Wednesday, March 9, 2011

Ten Ways to Destroy the Imagination of Your Child: Method Four

Replace the Fairy Tale with Political Cliches and Fads
“Fairy tales are for children and childlike people, not because they are little and inconsequential, but because they are as enormous as life itself.”
Fairy tales are full of characters that are recognizable for their types: the damsel in distress, the knight in shining armor, the evil step-mother... The world they inhabit is a moral world where good is good and evil is evil. The two are at war but we know that good will always triumph. The stories and the characters in them resonate with us because they are fundamentally true--not in a “true,” historical way, but rather in a real, typified way. They may be exaggerated or simplified, but they are like a child’s palette of colors--you know, the ones that come in the Crayola eight pack of crayons. To a child the sky is blue and trees are green. As he grows he will learn that the sky is sometimes gray and trees turn vibrant red, orange and yellow in the fall. But his understanding of the basics will be a firm foundation upon which to build a deep appreciation for the variety, richness and complexity of life.
“When you starve a child of the folk tale, you not only cramp his imagination for the time being. You help render vast realms of human art (not to mention life) incomprehensible.”
Characters that are real feats of the imagination are not wholly good or wholly bad--the elemental motives of human nature drive them to make the choices they do. But the good and the evil in them remain unchanged. If our imaginations are full of types from fairy tales, we will be able to understand these subtler, finer-drawn people. We will see jealousy and self-sacrifice in the same person, or foolishness and vitality, weakness and strength. The hero’s armor isn’t always quite so shiny and the villain’s motives not quite so black. But the heroism and villainy is there nonetheless, just like it was in the fairy tales. As these people come to life on the pages of the books we read, they “become parts of our moral universe... they are the lights to shine upon what we have seen and known to reveal what would otherwise have lain hidden from our understanding.” They are the telescope we use to see the stars by which we navigate through life. They are a magical device for seeing deep into the human heart. They will reveal truths about the lives that are being lived out around us.

In our enlightened day, though, we sneer at the archetypal figures in fairy tales and call them antiquated “stereotypes.” We flatten them into homogeneity and use them to push political agendas. We replace the types with cliches. Men become beasts, religious people are bigots, women are never weak, Indians are good because they are In Touch With Nature... Every subtlety is replaced with current platitudes.

Cliches are easy. Instead of making us think, they elicit “a cheap, automatic, superficial, and temporary response.” We aren’t changed, we don’t grow in our perception of humanity. We just laugh or mock or hate as the movie, book, or song suggests. Fundamental truths, on the other hand, require “a real response: they cause us to brood over the mysteries of this life....[They] require silence, and patience, and thought.”

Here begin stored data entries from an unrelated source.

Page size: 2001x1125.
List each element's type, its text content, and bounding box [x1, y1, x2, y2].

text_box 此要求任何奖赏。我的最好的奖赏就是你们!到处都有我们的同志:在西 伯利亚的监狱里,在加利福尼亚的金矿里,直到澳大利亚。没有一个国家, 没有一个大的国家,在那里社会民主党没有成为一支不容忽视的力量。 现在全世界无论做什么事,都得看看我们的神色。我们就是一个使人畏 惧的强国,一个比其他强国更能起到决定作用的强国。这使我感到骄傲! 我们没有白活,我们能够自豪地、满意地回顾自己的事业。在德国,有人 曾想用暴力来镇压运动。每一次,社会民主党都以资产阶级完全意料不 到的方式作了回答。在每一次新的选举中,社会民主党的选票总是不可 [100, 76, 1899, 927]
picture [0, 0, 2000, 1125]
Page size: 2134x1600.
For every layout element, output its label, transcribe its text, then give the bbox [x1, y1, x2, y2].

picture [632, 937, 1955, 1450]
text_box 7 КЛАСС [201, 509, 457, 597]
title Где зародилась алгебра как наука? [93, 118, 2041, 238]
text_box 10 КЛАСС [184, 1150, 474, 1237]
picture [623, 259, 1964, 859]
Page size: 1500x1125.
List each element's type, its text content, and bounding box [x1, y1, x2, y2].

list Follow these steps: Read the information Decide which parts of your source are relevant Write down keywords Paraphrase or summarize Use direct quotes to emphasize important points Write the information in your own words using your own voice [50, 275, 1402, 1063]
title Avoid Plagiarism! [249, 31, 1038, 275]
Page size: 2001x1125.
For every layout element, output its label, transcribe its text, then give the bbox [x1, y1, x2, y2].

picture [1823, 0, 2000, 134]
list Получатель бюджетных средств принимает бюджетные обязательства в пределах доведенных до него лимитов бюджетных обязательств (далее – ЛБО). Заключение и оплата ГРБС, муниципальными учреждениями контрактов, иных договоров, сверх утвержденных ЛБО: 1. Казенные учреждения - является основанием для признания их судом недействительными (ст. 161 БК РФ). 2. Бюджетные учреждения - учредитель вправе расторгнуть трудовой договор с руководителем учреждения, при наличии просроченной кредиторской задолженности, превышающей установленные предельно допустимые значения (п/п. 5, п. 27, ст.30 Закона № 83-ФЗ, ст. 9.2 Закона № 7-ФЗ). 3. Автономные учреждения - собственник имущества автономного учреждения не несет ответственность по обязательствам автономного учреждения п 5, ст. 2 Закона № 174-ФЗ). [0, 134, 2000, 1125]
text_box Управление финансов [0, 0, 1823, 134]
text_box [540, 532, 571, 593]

Cliches are rooted in the here and now. In fact, people reading them ten years from now probably won’t even understand them. Powerful imaginative literature is not about ourselves. Like a ship, it transports us to lands unknown. It transcends time and the people we meet feel familiar to us just as they felt familiar to the people who read the stories in earlier generations. It’s not the setting or the message that fire the imagination. It’s what is fundamentally true: an innocent person outnumbered by evil people, men united in a death-defying purpose, the lowly exalted to glory and the arrogant reduced to nothing.

Of course it’s easy to think of modern movies and books full of political and cultural cliches and those of us who grew up on “good” literature are quick to scoff. But Christians also produce literature that pushes our own agenda and provokes an automatic and superficial response. We give our kids sugar-coated stories with morals that are easy to swallow and not hard to think about. We gloss over the faults of history’s heroes minimizing complex, multi-dimensional men and women to flat caricatures. The stories in the Bible too are often reduced merely being about people who go to heaven and people who go to hell. Perhaps even God, who moves in such wondrously mysterious ways, is reshaped into a nice, bland deity we can understand.